## Task goal:
From the first line of the data below, copy each line up to the one containing "(531, 523) none", and include that line too.

Change detection outputs
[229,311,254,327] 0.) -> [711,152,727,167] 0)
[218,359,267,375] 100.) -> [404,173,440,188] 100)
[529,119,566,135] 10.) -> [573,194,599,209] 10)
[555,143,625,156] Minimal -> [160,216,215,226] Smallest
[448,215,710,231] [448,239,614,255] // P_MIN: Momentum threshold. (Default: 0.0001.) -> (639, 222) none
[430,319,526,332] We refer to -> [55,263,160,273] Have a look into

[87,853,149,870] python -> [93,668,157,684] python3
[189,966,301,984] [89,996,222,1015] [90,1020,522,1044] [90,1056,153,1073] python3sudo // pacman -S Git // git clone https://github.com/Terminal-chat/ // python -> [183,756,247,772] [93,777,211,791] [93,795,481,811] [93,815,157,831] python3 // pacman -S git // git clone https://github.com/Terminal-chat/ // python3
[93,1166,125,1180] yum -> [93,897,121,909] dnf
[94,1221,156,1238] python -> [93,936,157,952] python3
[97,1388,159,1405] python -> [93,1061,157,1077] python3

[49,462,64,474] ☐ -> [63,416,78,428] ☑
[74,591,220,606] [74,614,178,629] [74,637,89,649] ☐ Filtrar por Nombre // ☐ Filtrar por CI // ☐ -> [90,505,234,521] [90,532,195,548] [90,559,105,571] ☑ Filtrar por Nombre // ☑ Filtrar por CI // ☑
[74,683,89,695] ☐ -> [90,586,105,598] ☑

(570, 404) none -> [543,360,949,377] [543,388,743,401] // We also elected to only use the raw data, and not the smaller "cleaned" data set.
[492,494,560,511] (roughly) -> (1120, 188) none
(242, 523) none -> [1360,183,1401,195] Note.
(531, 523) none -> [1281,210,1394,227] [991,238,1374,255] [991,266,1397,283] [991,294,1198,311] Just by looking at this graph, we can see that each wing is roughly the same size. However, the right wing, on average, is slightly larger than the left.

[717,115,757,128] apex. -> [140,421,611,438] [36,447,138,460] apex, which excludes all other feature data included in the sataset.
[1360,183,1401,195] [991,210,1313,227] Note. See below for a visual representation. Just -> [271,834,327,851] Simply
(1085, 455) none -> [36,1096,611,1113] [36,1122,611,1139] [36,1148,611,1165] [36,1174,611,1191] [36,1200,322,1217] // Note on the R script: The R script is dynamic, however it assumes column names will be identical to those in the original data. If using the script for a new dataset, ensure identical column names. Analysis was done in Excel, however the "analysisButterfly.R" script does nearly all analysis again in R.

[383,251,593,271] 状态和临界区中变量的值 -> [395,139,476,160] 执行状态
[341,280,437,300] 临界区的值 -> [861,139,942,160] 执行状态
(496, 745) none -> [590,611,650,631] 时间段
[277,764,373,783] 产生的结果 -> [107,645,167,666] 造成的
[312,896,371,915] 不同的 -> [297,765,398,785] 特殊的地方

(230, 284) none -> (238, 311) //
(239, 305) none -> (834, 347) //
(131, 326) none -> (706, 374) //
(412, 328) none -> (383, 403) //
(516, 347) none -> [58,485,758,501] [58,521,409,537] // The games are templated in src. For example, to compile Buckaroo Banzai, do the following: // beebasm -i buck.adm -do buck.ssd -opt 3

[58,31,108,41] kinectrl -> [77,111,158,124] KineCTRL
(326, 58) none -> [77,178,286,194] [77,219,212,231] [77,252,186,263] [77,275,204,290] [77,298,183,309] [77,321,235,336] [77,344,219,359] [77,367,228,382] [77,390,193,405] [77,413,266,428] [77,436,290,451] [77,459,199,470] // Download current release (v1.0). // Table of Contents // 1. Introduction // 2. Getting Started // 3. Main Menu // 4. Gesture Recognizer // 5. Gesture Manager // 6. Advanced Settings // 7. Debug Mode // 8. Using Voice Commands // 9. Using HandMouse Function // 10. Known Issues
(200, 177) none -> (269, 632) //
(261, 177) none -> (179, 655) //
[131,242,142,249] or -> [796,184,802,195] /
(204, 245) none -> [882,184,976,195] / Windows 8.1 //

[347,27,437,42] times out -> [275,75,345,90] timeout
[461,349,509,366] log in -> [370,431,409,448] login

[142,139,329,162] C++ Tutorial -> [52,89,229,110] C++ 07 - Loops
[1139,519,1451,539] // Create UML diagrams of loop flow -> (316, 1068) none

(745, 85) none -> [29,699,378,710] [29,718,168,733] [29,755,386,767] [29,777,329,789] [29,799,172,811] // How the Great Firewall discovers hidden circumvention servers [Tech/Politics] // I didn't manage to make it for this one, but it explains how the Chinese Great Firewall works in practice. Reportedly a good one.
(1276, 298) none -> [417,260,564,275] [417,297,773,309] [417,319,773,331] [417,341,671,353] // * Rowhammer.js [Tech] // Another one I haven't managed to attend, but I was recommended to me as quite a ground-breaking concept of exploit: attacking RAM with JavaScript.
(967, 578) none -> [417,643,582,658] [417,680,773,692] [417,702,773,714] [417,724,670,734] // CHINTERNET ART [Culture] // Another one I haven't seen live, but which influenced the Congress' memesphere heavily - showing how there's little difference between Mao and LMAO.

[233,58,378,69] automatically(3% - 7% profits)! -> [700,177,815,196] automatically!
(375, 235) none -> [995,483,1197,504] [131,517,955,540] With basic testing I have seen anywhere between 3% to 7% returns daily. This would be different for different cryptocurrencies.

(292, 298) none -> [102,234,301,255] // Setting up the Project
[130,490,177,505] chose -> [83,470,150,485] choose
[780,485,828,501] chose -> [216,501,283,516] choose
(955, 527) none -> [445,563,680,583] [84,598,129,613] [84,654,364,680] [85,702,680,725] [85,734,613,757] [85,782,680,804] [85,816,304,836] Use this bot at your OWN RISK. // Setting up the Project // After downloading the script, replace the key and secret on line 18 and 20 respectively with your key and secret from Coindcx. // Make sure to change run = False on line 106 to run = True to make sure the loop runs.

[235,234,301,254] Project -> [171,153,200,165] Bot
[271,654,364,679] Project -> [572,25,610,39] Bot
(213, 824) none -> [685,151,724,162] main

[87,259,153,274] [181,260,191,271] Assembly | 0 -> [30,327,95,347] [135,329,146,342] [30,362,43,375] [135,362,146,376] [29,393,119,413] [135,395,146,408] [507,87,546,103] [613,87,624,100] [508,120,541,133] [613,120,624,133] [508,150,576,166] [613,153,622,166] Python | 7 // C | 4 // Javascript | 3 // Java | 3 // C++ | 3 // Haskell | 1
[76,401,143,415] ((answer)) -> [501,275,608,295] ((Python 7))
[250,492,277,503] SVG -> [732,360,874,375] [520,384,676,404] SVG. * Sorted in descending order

## Output for this exercise:
[229,311,254,327] 0.) -> [711,152,727,167] 0)
[218,359,267,375] 100.) -> [404,173,440,188] 100)
[529,119,566,135] 10.) -> [573,194,599,209] 10)
[555,143,625,156] Minimal -> [160,216,215,226] Smallest
[448,215,710,231] [448,239,614,255] // P_MIN: Momentum threshold. (Default: 0.0001.) -> (639, 222) none
[430,319,526,332] We refer to -> [55,263,160,273] Have a look into

[87,853,149,870] python -> [93,668,157,684] python3
[189,966,301,984] [89,996,222,1015] [90,1020,522,1044] [90,1056,153,1073] python3sudo // pacman -S Git // git clone https://github.com/Terminal-chat/ // python -> [183,756,247,772] [93,777,211,791] [93,795,481,811] [93,815,157,831] python3 // pacman -S git // git clone https://github.com/Terminal-chat/ // python3
[93,1166,125,1180] yum -> [93,897,121,909] dnf
[94,1221,156,1238] python -> [93,936,157,952] python3
[97,1388,159,1405] python -> [93,1061,157,1077] python3

[49,462,64,474] ☐ -> [63,416,78,428] ☑
[74,591,220,606] [74,614,178,629] [74,637,89,649] ☐ Filtrar por Nombre // ☐ Filtrar por CI // ☐ -> [90,505,234,521] [90,532,195,548] [90,559,105,571] ☑ Filtrar por Nombre // ☑ Filtrar por CI // ☑
[74,683,89,695] ☐ -> [90,586,105,598] ☑

(570, 404) none -> [543,360,949,377] [543,388,743,401] // We also elected to only use the raw data, and not the smaller "cleaned" data set.
[492,494,560,511] (roughly) -> (1120, 188) none
(242, 523) none -> [1360,183,1401,195] Note.
(531, 523) none -> [1281,210,1394,227] [991,238,1374,255] [991,266,1397,283] [991,294,1198,311] Just by looking at this graph, we can see that each wing is roughly the same size. However, the right wing, on average, is slightly larger than the left.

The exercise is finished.